● **What you have to do**:
Pick out every line of the entries below where "Einschränkung" occurs, and copy those lines.

··· Dataset records

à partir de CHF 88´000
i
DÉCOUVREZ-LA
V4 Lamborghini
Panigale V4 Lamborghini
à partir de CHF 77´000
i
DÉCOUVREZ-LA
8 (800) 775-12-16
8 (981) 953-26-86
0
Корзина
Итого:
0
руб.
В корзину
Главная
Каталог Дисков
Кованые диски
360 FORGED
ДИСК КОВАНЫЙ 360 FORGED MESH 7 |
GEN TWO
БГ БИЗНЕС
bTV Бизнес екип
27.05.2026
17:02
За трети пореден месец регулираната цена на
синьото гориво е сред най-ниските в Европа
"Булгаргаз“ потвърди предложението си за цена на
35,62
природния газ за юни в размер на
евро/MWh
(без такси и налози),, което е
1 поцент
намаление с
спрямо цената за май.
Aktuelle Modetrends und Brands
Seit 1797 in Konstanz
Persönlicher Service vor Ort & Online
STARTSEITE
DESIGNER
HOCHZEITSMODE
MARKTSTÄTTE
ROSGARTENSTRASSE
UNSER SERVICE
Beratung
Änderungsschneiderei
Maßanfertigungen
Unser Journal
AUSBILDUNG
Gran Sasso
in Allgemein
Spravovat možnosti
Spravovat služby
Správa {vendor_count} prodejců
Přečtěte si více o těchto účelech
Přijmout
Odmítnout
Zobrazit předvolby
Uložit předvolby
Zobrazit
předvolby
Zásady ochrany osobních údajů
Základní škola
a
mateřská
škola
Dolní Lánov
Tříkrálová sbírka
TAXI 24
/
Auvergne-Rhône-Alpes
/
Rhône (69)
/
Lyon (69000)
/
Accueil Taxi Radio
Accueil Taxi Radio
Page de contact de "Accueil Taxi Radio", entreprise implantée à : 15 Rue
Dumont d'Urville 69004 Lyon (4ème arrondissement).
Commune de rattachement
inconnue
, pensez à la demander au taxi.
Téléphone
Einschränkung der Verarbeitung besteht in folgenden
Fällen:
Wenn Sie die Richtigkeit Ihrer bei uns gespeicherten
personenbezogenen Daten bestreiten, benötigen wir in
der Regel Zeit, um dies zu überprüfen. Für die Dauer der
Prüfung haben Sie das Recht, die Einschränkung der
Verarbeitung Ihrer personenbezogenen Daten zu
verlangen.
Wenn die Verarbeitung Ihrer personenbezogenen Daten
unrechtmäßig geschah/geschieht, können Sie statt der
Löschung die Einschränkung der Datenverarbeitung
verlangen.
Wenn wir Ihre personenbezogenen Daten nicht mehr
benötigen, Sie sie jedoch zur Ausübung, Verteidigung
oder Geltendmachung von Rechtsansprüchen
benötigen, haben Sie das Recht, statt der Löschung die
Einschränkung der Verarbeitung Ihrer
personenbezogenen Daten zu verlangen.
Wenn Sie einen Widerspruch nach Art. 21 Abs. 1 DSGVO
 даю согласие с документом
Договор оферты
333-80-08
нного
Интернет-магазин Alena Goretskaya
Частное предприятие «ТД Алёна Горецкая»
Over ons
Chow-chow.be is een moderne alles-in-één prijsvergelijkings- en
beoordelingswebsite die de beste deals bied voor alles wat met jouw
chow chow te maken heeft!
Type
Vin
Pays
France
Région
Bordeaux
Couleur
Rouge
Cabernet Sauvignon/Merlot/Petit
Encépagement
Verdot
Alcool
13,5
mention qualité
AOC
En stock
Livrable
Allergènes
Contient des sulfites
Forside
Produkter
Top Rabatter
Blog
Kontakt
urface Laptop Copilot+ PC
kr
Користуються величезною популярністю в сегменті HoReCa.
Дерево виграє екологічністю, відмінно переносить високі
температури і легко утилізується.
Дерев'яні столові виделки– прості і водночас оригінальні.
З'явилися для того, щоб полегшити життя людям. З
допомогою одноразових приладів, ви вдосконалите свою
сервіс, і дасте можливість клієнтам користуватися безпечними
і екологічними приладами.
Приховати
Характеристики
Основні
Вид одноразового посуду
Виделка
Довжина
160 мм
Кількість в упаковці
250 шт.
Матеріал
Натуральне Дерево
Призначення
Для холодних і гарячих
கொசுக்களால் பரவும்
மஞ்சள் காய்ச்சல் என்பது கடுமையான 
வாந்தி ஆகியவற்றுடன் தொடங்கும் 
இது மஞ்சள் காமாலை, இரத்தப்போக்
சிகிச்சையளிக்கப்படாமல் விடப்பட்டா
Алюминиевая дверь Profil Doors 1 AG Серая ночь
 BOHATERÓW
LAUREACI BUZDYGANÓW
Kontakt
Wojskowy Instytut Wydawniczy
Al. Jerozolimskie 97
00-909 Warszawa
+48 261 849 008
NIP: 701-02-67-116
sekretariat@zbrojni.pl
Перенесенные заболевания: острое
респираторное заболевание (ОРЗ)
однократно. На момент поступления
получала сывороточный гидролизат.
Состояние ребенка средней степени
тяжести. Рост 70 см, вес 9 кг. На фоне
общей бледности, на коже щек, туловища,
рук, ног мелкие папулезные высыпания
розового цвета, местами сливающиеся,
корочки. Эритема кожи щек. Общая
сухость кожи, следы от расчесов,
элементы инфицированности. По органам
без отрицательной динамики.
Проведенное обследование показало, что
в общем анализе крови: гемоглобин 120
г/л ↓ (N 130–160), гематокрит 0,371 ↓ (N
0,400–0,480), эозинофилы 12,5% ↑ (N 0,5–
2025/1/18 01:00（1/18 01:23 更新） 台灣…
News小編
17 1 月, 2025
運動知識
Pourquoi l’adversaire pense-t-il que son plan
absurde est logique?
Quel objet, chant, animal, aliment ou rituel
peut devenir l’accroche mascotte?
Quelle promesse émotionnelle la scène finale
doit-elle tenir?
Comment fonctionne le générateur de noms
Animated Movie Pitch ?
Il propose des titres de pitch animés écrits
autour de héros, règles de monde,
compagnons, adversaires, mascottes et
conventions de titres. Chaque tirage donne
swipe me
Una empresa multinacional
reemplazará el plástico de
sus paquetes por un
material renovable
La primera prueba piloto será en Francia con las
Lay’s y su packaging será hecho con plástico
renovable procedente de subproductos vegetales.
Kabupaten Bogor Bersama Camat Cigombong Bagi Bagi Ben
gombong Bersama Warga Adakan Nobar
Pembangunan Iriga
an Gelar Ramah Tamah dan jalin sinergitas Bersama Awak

······

● **Answer section**:
Einschränkung der Verarbeitung besteht in folgenden
Prüfung haben Sie das Recht, die Einschränkung der
Löschung die Einschränkung der Datenverarbeitung
Einschränkung der Verarbeitung Ihrer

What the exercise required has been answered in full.